Sviluppato nel periodo della pandemia, durante i mesi bui del primo lockdown (primavera 2020),  “Il ragazzo dalla maschera di ferro” è il nuovo progetto produttivo di Senso Unico Alternato, ispirato al romanzo Il visconte di Bragelone, di Alexandre Dumas, e al successivo film del 1998, con protagonista Leonardo Di Caprio.

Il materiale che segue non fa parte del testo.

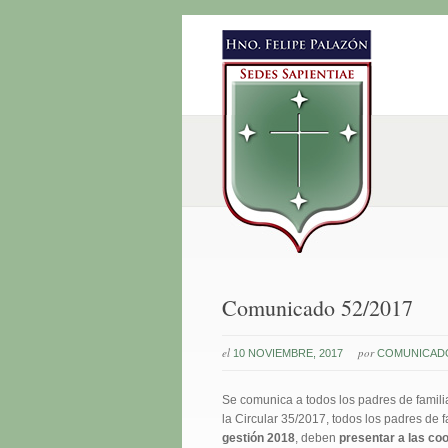
Comunicado 52/2017
el
por
10 NOVIEMBRE, 2017
COMUNICADO
Se comunica a todos los padres de famil
la Circular 35/2017, todos los padres de 
gestión 2018
, deben
presentar a las co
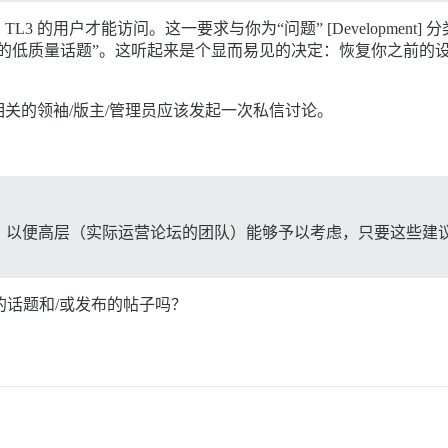
L3 的用户才能访问。这一要求与你为“问题” [Developmen
的低质量话题”。这听起来是个显而易见的决定：恢复你之前的
关的领袖/版主/管理员应该发起一次私信讨论。
以便高层（实际运营论坛的团队）能够予以考虑，只要这些建议“不
建的话题和/或发布的帖子吗？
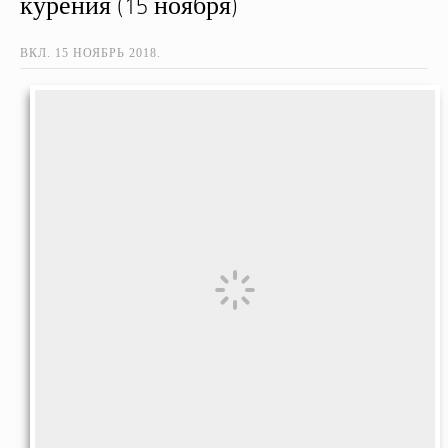
курения (15 ноября)
ВКЛ.
15 НОЯБРЬ 2018
.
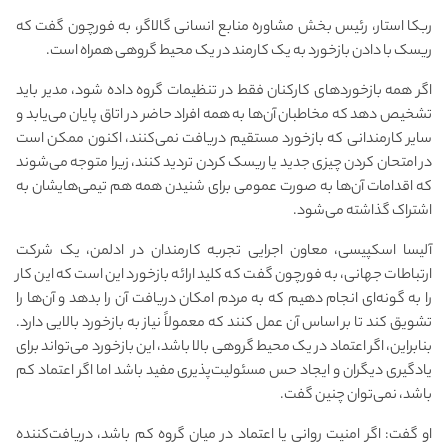
ربکا استار، رئیس بخش مشاوره منابع انسانی گالاگر، به فورچون گفت که
ریسک با دادن بازخورد به یک کارمند در یک محیط گروهی همراه است.
اگر همه بازخوردهای کارکنان فقط در تنظیمات گروه داده شود، مدیر باید
تشخیص دهد که مخاطبان آن‌ها به همه افراد حاضر در اتاق پایان می‌یابد و
سایر کارمندانی که بازخورد مستقیم دریافت نمی‌کنند، اکنون ممکن است
در امتحان کردن چیزی جدید یا ریسک کردن تردید کنند، زیرا متوجه می‌شوند
که اقدامات آن‌ها به صورت عمومی برای شنیدن همه هم تیمی‌هایشان به
اشتراک گذاشته می‌شود.
آلیسا اسکپیسی، معاون اجرایی تجربه کارمندان در ادلمن، یک شرکت
ارتباطات جهانی، به فورچون گفت که کلید ارائه بازخورد این است که این کار
را به گونه‌ای انجام دهیم که به مردم امکان دریافت آن را بدهد و آن‌ها را
تشویق کند تا بر اساس آن عمل کنند که معمولاً نیاز به بازخورد بالایی دارد.
بنابراین، اگر اعتماد در یک محیط گروهی بالا باشد، این بازخورد می‌تواند برای
یادگیری دیگران و ایجاد حس مسئولیت‌پذیری مفید باشد اما اگر اعتماد کم
باشد، نمی‌توان چنین گفت.
او گفت: اگر امنیت روانی یا اعتماد در میان گروه کم باشد، دریافت‌کننده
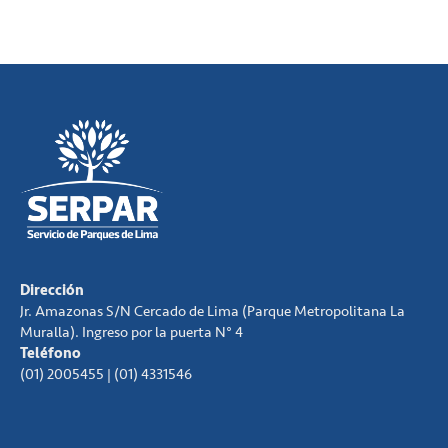
Dirección
Jr. Amazonas S/N Cercado de Lima (Parque Metropolitana La
Muralla). Ingreso por la puerta N° 4
Teléfono
(01) 2005455 | (01) 4331546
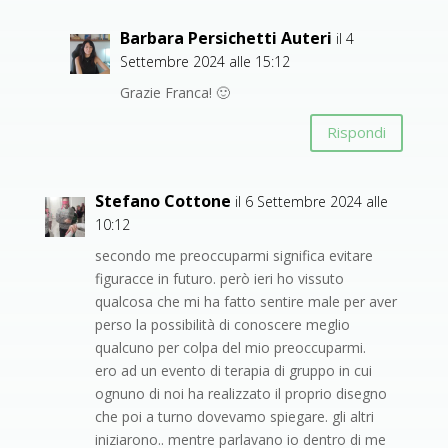
Barbara Persichetti Auteri
il 4
Settembre 2024 alle 15:12
Grazie Franca! 🙂
Rispondi
Stefano Cottone
il 6 Settembre 2024 alle
10:12
secondo me preoccuparmi significa evitare
figuracce in futuro. però ieri ho vissuto
qualcosa che mi ha fatto sentire male per aver
perso la possibilità di conoscere meglio
qualcuno per colpa del mio preoccuparmi.
ero ad un evento di terapia di gruppo in cui
ognuno di noi ha realizzato il proprio disegno
che poi a turno dovevamo spiegare. gli altri
iniziarono.. mentre parlavano io dentro di me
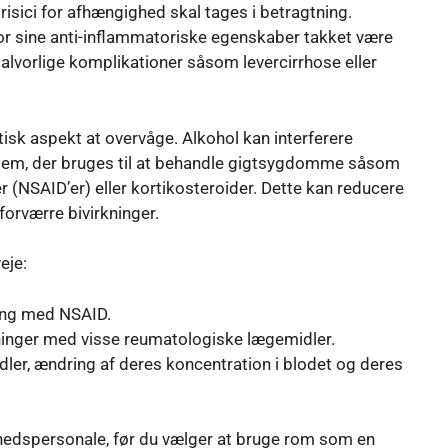
 risici for afhængighed skal tages i betragtning.
or sine anti-inflammatoriske egenskaber takket være
 alvorlige komplikationer såsom levercirrhose eller
tisk aspekt at overvåge. Alkohol kan interferere
em, der bruges til at behandle gigtsygdomme såsom
 (NSAID’er) eller kortikosteroider. Dette kan reducere
 forværre bivirkninger.
eje:
ning med NSAID.
rkninger med visse reumatologiske lægemidler.
dler, ændring af deres koncentration i blodet og deres
dhedspersonale, før du vælger at bruge rom som en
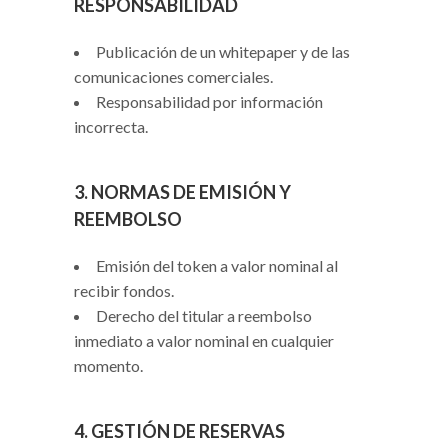
RESPONSABILIDAD
Publicación de un whitepaper y de las
comunicaciones comerciales.
Responsabilidad por información
incorrecta.
3. NORMAS DE EMISIÓN Y
REEMBOLSO
Emisión del token a valor nominal al
recibir fondos.
Derecho del titular a reembolso
inmediato a valor nominal en cualquier
momento.
4. GESTIÓN DE RESERVAS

L’intuizione dell’autore del libretto Claudio Crocetti è stata condivisa con il M° Tiziano Barbafiera, che ha composto e arrangiato l’intera partitura (una ventina di brani), mentre la revisione del libretto è stata compiuta da Brunella Platania.

L’entusiasmo scaturito da questa “intuizione” ha dato vita a un primo showcase, messo in scena con la collaborazione di Marilaura Produzioni e Magical Dreams Group, al Teatro Persio Flacco di Volterra (Pisa), con la sapiente regia di Sandro Querci, presente in scena anche nel ruolo di Athos/Narratore.

La collaborazione (avvenuta, inizialmente, a distanza) tra il compositore e l’autore delle liriche, Emiliano Palmieriha prodotto scintille: musiche potenti e maestose, ma non troppo “auliche”, si amalgamano meravigliosamente con liriche efficaci, evocative e mai fuori posto. E lo si percepisce già dalla scene iniziali (Ouverture/Siamo i figli della Francia): un riuscito “company number”, che ha saputo creare sin da subito l’atmosfera adeguata (merito anche dei movimenti scenici di Camilla Gai), anticipando il taglio “cinematografico” predominante nello spettacolo.

Tornano in scena da protagonisti i gemelli
Daniele e Umberto Vita, rispettivamente a indossare la maschera di Filippo e vestire i panni di Re Luigi XIV. Al di là dell’innegabile colpo d’occhio nel vedere recitare sul palco, nello stesso momento, due performer completamente identici, i due si completano in scena, mantenendo ciascuno le proprie peculiarità: Daniele compie un lavoro di interpretazione a tutto tondo, anche sul piano introspettivo; il portamento e l’eleganza dei tratti del volto di Umberto facilitano l’immedesimazione nel personaggio del re/tiranno, che non resta troppo in superficie, anche grazie al taglio cinematografico impresso all’opera, del quale lo stesso Umberto è artefice.

Il resto del cast è formato, non a caso, da performer che sono stati in grado di compiere un lavoro eccezionale a livello di costruzione del personaggio:, a partire dai “quattro moschettieri”: il senso di lealtà di D’Artagnan (un indomito Emiliano Geppetti): la spavalda irruenza di gipeto, nei panni di Porthos, unita a un goliardico senso di rassegnazione; la credibile introspezione e risolutezza di Roberto Colombo nei panni di Aramis; il climax emotivo raggiunto da Sandro Querci/Athos nell’esecuzione del brano Fa buon viaggio, figlio mio.

Analoghe emozioni si agitano negli spettatori dopo aver ascoltato il grido di disperazione di Brunella Platania, nei panni della Regina Anna d’Austria, o l’emozionante duetto d’amore con D’Artagnan (Che senso ha).

 Lasciano un segno, inoltre le interpretazioni dei due performer più giovani: Antonio Lanza (Raoul), per presenza scenica e intensità emotiva, ma soprattutto la voce celestiale di Giuliana Di Dio (Christine) e il suo sangue freddo in un momento di difficoltà durante lo spettacolo.

Al termine della serata, è stato chiaro che l’intuizione iniziale del team creativo che ha dato alla luce questa nuova opera musicale si è proprio rivelata felice.